The county contained two urban localities: Chişinău (the county seat, with the status of the municipality, the second largest city of Greater Romania after Bucharest) and Călărași-Târg (with the status of urban commune or town).

==History==
After the Union of Bessarabia with Romania in 1918, the county belonged to Romania, which set up the county formally in 1925.

After the 1938 Administrative and Constitutional Reform, this county merged with the counties of Tighina, Cetatea Albă and Orhei to form Ținutul Nistru.

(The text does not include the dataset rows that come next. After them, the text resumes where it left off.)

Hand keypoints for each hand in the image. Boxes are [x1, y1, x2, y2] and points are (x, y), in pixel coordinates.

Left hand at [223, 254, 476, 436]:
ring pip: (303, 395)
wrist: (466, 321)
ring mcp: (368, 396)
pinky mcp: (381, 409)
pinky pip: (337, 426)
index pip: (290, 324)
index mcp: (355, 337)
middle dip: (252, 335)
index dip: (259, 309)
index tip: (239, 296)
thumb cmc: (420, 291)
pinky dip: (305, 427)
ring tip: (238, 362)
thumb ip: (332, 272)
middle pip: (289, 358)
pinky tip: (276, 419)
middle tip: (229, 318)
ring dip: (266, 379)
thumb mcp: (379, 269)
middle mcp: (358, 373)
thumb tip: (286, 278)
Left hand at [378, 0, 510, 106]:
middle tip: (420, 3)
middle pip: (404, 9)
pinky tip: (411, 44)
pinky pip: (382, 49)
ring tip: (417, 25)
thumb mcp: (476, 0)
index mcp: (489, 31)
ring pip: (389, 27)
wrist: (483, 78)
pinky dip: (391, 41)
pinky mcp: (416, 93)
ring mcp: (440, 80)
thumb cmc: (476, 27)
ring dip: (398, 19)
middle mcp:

The area county of the county was occupied by the Soviet Union in 1940 and became part of the Moldavian SSR. The area returned to Romanian administration as the Bessarabia Governorate following the Axis invasion of the Soviet Union in July 1941. A military administration was established and the region's Jewish population was either executed on the spot or deported to Transnistria, where further numbers were killed. As the Soviet Union's offensive pushed the Axis powers back, the area again was under Soviet control. On September 12, 1944, Romania signed the Moscow Armistice with the Allies. The Armistice, as well as the subsequent peace treaty of 1947, confirmed the Soviet-Romanian border as it was on January 1, 1941. The area of the county, along with the rest of the Moldavian SSR, became part of the independent country of Moldova.

==Population==
According to the census data of 1930, the county's population was 419,621, of which 77.8% were ethnic Romanians, 11.9% Jews, 7.1% Russians, as well as other minorities. From the religious point of view 86.1% of the population was Eastern Orthodox, 12.1% Jewish, as well as other minorities.

=== Urban population ===
In the year 1930, the county's urban population was 119,672, of which 41.2% were ethnic Romanians, 37.3% Jews, 16.6% Russians, 1.2% Poles, as well as other minorities. From a religious point of view, the urban population consisted of 58.4% Eastern Orthodox, 37.7% Jewish, 1.5% Roman Catholic, as well as other minorities.